= William Stubbs (trade unionist) =

British trade union leader

William Stubbs (1835 or 1836 - 16 March 1914) was a British trade union leader.

Stubbs grew up in Leek, Staffordshire, and became a shoemaker. He was a supporter of trade unionism, and became the secretary of the Silk Dyers’ General Society in the town, and by 1872 was also the secretary of the Silk Twisters' Society by 1872, while remaining a shoemaker. He was also active in the Ancient Order of Foresters.

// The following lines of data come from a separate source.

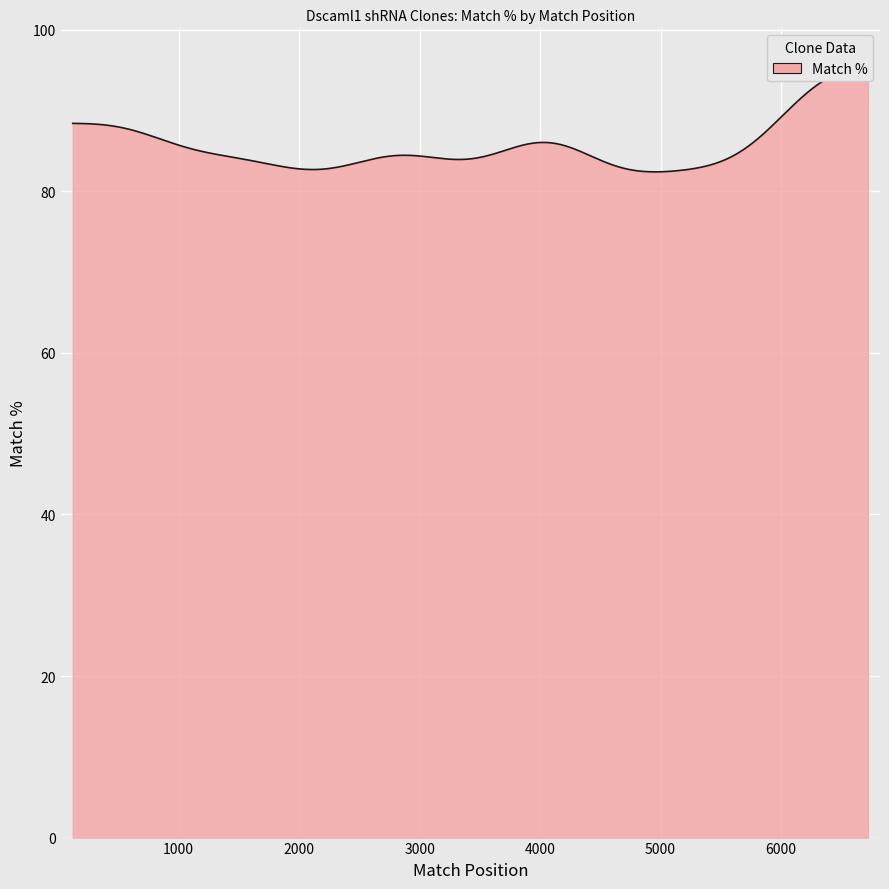

Is it true that the value at TRCN0000053263 is 124?

False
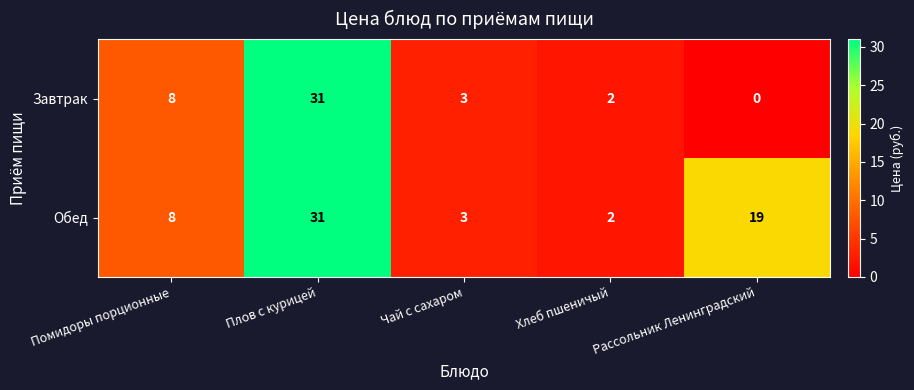

At which label does Завтрак first exceed 3?

Помидоры порционные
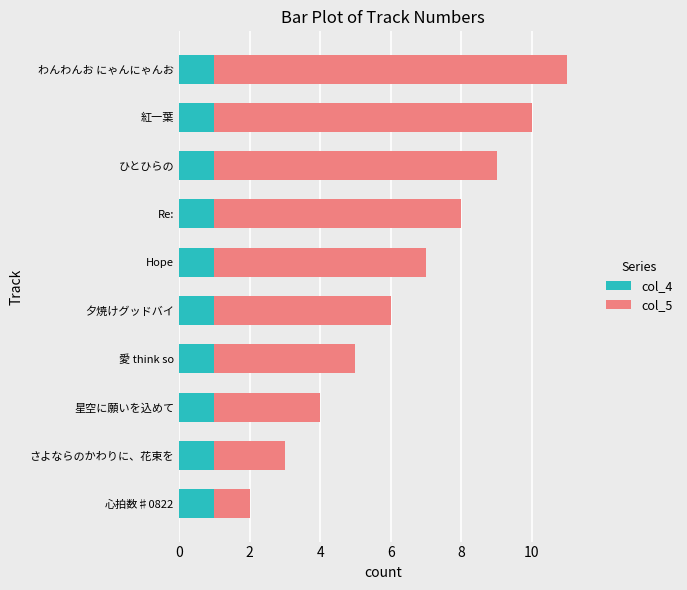

At which category is the sum across all series the highest?

わんわんお にゃんにゃんお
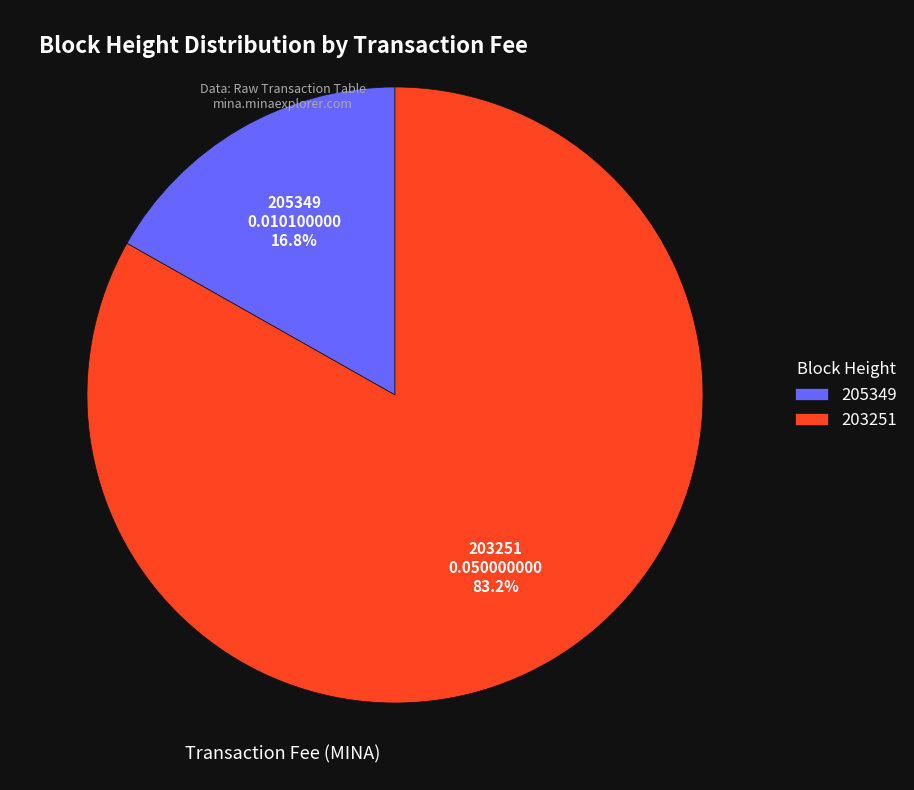

Between 205349 and 203251, which is larger?

203251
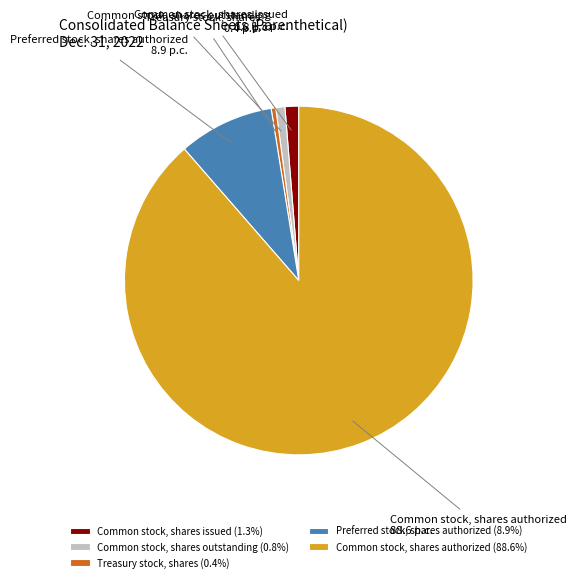

Does Preferred stock, shares authorized represent more than half of the total?

No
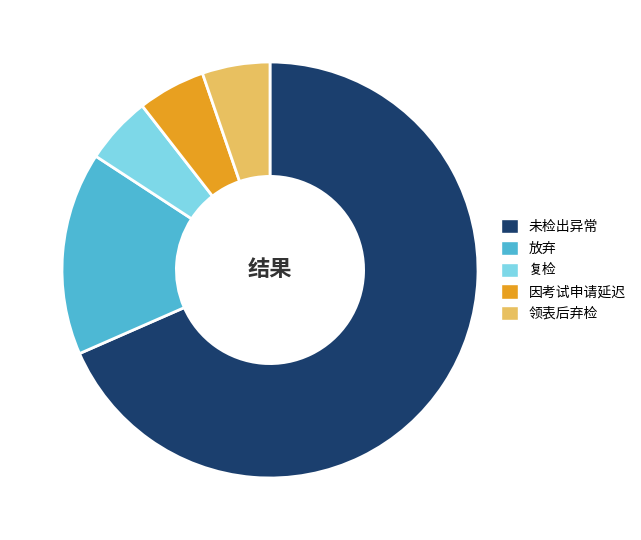

Which slice represents more than half of the pie?

未检出异常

In 1872, the unions put in a claim for a 10% wage increase, which they stated would still leave them earning less than other workers in the industry had already received. This was denied, and so Stubbs led a strike, increasing the demand to a 20% increase with extra for overtime. When the owners offered 10%, Stubbs persuaded the union to settle. He remained leader of the unions, which declined in membership.

In 1884, the Amalgamated Society of Silk Pickers was established, and Stubbs also became its secretary. This was followed by the foundation of the Amalgamated Society of Winders, Fillers and Braid Makers in 1889, the Amalgamated Society of Silk Spinners and Throwsters in 1890, and the Amalgamated Society of Female Silk Operatives in 1892, Stubbs leading them all. Yet all these unions remained very small, membership in 1892 ranging from 230 for the Pickers, down to 33 for the Spinners. The Dyers dissolved at some point, and a new Leek Amalgamated Society of Silk and Cotton Dyers was established in 1897, again under Stubbs' leadership. Stubbs also served on Leek Board of Guardians from 1901 to 1907, and 1908 onwards.

William Bromfield came to prominence in the Leek union movement, and began taking over as leader of many of the unions. By 1907, Stubbs was secretary only of the Twisters and the Pickers. He supported the formation of the Leek Textile Federation that year, and was nominated as its secretary, and was defeated by Bromfield. He died in 1914, still in office.